Jeudi 26 août, 110 demandeurs d’asile afghans ont pu être accueillis à l’Hôtel Mercure à Strasbourg suite aux évacuations depuis Kaboul, et la prise du pouvoir par les talibans mi-août. « C’est très bien qu’on leur ait trouvé une solution d’hébergement », se réjouit Nicolas Fuchs, coordinateur régional de Médecins du Monde et membre du Centre communal d’action social (CCAS) de la Ville de Strasbourg. Il regrette en revanche de constater que 122 autres personnes à la rue ont de nouveau été recensées par les associations strasbourgeoises à la date du 2 septembre. « Théoriquement la loi prévoit une mise à l’abri de manière inconditionnelle, quel que soit le statut administratif et quel que soit la vulnérabilité de la personne », rappelle Nicolas Fuchs. Dans les faits, ce n’est de nouveau pas le cas.
Pas d’accès à l’eau courante ou à des toilettes
Des tentes réapparaissent et des campements commencent à se reformer, notamment à côté de l’arrêt de tram Montagne Verte où près de 80 personnes sont installées, majoritairement en cours de demande d’asile.
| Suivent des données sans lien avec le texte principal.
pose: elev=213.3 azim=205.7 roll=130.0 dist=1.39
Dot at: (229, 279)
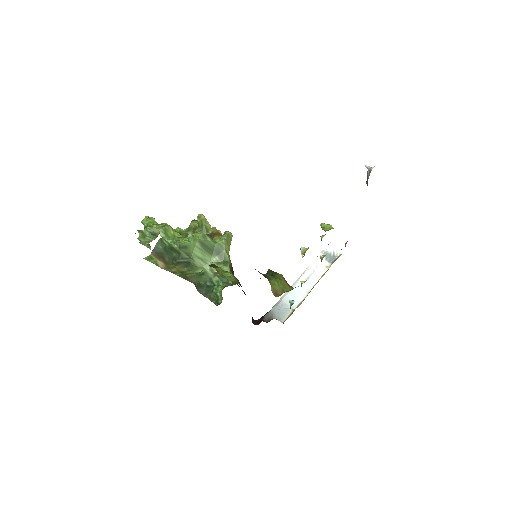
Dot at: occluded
Il s’agit surtout de personnes venues d’Europe de l’Est. C’est le plus gros campement à Strasbourg aujourd’hui. « Dans l’Eurométropole de Strasbourg, 85% de ces personnes à la rue n’ont pas accès à des points d’eau ou des toilettes, ce qui ne permet pas de tenir des conditions de salubrité ou de gestes barrières décents », continue Nicolas Fuchs.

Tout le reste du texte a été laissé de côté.